给定文段
基于神经网络的双层壁叶片异型孔结构强度设计

Strength Design of Special⁃Shaped Holes in Double⁃Walled Turbine Blade Based on Neural Network

随着航空发动机领域的飞速发展,热端涡轮叶片服役环境越发恶劣.为了提高叶片的承温能力,行业内提出了双层壁叶片结构,其原理为“外壁承温,内壁承载”.本文针对双层壁叶片气膜孔结构强度问题,采用参数化建模构建叶型及外壁孔结构,通过仿真分析确定孔型设计参数对圆柱型气膜孔、圆锥型扩张孔和簸箕型扩张孔的孔周结构强度的影响,最后根据参数输入及对应响应构建神经网络模型,通过遗传算法优化径向基函数(Radial Basis Function, RBF)神经网络的权值与阈值来提高代理模型的准确性.寻优获得三种不同结构的气膜孔最优孔型设计方案,相较于圆柱型孔,圆锥型扩张孔孔周应力降低了25.12%,簸箕型扩张孔孔周应力降低了22.54%.

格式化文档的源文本
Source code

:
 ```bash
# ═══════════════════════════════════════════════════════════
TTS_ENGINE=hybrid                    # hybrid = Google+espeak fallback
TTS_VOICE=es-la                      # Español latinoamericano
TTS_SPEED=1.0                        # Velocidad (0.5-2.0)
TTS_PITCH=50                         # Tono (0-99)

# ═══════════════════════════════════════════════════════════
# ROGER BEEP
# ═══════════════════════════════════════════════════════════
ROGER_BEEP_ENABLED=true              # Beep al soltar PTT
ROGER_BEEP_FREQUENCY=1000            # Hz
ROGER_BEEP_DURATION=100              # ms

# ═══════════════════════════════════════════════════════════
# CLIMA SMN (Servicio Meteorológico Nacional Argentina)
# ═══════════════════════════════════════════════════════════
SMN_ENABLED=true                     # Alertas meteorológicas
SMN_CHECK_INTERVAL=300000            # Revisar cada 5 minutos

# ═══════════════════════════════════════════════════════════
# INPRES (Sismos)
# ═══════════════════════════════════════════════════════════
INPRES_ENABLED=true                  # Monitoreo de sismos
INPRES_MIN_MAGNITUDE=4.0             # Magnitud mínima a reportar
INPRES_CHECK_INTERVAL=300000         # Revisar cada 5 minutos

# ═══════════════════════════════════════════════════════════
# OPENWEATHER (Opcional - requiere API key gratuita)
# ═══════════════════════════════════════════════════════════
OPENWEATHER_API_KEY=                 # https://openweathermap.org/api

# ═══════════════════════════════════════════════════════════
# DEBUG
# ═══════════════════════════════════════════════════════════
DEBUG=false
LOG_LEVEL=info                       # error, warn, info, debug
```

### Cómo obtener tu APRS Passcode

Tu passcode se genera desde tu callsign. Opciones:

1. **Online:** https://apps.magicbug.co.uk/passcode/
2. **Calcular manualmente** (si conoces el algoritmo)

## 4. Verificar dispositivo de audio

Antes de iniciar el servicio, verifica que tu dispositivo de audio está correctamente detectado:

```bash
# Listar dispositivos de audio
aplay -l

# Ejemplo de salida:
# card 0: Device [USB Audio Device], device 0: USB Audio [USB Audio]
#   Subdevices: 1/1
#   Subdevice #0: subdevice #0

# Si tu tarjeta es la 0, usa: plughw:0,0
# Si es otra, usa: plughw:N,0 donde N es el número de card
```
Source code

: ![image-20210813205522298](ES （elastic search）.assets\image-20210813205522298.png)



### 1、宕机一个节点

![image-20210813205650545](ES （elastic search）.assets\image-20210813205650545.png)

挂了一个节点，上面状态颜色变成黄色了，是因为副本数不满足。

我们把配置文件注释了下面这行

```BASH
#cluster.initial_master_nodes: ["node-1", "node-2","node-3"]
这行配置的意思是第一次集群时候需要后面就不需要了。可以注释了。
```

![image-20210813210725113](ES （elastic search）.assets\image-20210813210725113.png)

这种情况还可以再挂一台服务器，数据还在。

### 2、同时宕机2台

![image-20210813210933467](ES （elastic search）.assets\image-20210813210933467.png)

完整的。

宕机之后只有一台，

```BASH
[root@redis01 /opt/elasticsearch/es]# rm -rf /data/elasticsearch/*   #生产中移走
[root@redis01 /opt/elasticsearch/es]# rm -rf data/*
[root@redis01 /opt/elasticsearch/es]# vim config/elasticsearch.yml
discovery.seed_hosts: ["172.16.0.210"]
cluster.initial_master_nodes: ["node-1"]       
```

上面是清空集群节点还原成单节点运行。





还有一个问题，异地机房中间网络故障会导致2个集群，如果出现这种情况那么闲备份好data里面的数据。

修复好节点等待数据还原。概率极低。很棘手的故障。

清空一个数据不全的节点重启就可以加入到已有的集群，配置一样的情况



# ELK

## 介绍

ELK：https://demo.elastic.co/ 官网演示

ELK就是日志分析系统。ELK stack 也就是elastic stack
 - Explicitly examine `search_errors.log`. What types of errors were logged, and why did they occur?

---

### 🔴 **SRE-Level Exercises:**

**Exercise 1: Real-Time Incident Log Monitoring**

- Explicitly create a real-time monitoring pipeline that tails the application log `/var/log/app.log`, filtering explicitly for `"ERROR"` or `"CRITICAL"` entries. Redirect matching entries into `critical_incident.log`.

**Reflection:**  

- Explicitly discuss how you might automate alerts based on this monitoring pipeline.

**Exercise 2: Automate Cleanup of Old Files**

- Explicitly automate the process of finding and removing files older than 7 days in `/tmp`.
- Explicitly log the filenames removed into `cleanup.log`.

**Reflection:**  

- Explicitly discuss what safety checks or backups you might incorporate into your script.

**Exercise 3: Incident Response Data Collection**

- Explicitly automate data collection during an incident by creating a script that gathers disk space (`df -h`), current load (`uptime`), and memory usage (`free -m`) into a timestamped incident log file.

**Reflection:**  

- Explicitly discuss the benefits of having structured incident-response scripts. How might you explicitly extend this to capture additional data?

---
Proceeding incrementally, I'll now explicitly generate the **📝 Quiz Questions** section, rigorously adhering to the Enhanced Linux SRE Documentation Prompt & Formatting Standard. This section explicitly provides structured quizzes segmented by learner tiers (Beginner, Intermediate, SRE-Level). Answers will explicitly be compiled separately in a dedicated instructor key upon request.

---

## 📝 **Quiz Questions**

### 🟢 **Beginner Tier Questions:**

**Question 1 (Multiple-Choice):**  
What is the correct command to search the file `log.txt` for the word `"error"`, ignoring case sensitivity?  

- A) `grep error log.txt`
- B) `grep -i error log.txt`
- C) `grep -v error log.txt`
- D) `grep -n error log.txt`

待执行任务
根据这段关于双层壁叶片气膜孔结构强度设计的文字,与圆柱型孔相比,圆锥型扩张孔的孔周应力降低了多少?

输出结果
降低了25.12%。